丹波 意味が有ってのことだね。でも、実は殆どの者は憶えている。それは口が利けるようになるまで。お腹の中の赤ん坊は、自分の人生、過去と未来を知っているんです。オギャーと産まれた時は憶えている訳で、ところが、口が利けるようになるまでには忘れさせてくれるんです。
 前世泥棒であった場合には、前世ばかり気になって修行の足しにならないんだ。修行の邪魔になる。これは前世で良い思いをした場合も同じで、現世で悪い境遇、つまり、生まれ変わって貧乏な家庭で育つことになった場合、過去の記憶があると不平不満だらけとなる。綺麗に忘れると言う事、修行のためにはそれが必要な事なのです。
 でも、記憶が残っている場合があって、貧乏と言えども何となく毅然としている、逆に金持ちに産まれているのに手癖が悪かったりするわけです。


  ―― 判りました、しかし何となくどころか、完全に憶えていると言うのは、
     何か特別の理由が考えられるのでしょうか。

丹波 フォックス家事件と同じ様なことだ。


  ―― 歴史にその様なことを知らしめる、結果的に歴史に残る事になると言う、
      お役目を背負った者と言うように思った方が…。

丹波 思った方が…ではなく、思わなくちゃいけないし、それが正しい。
 しかし、類魂、再生に関してはまだ研究の途上です。今、判りかけていることは霊界全体からしてみたら、ごく僅かかも知れません。
 でもこれまでの研究から、肉体を脱ぎ捨て類魂の世界に帰った場合に、自分の修行に対して良い報告が出来る様に努力することは大切で、その報告の中で類魂にとって役にたつことは大歓迎され、採用される事は確かでしょう。

- _課題要件_:
a - 本文によると、お腹の中の赤ん坊は何を知っているとされていますか。
b - 本文から、「前世泥棒であった場合には、前」で始まり「丹波 フォックス家事件と同じ様なことだ。」で終わる範囲を一字一句違えずに書き写してください。

- _データ_:
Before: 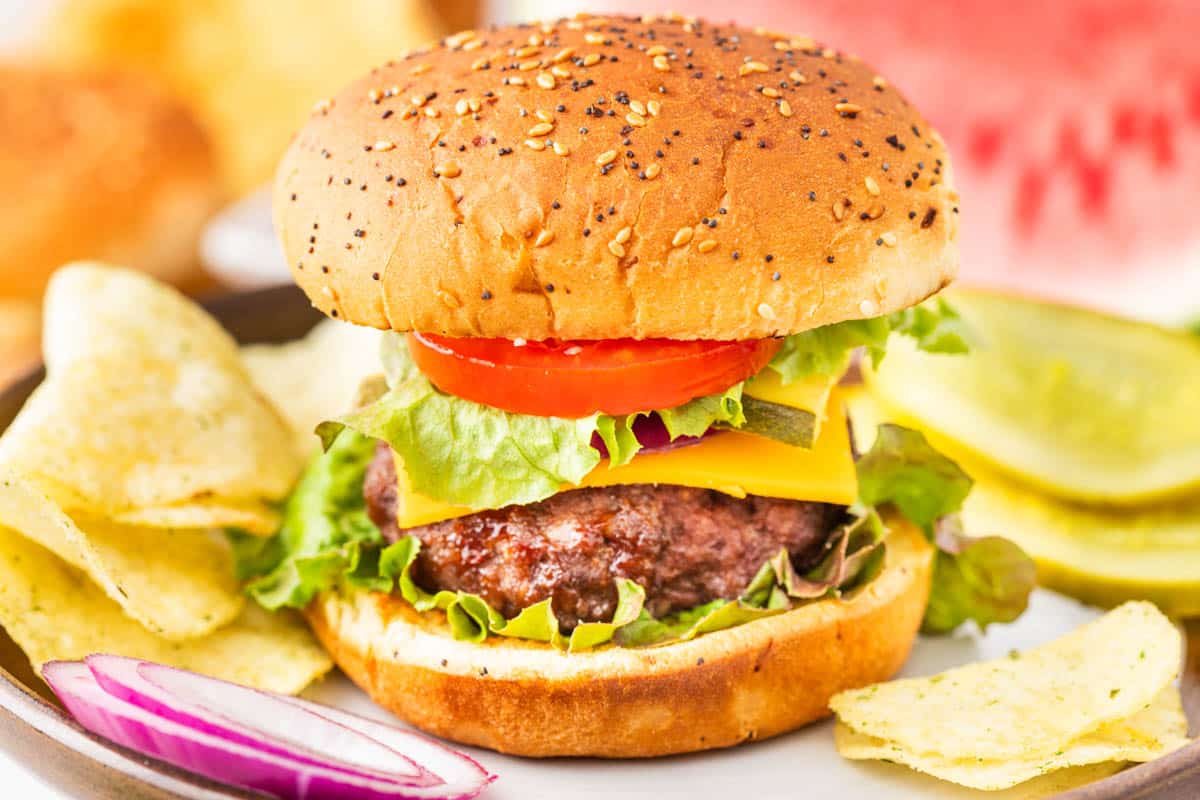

- _課題の解答_:
a - 自分の人生、過去と未来です。

b -
前世泥棒であった場合には、前世ばかり気になって修行の足しにならないんだ。修行の邪魔になる。これは前世で良い思いをした場合も同じで、現世で悪い境遇、つまり、生まれ変わって貧乏な家庭で育つことになった場合、過去の記憶があると不平不満だらけとなる。綺麗に忘れると言う事、修行のためにはそれが必要な事なのです。
 でも、記憶が残っている場合があって、貧乏と言えども何となく毅然としている、逆に金持ちに産まれているのに手癖が悪かったりするわけです。


  ―― 判りました、しかし何となくどころか、完全に憶えていると言うのは、
     何か特別の理由が考えられるのでしょうか。

丹波 フォックス家事件と同じ様なことだ。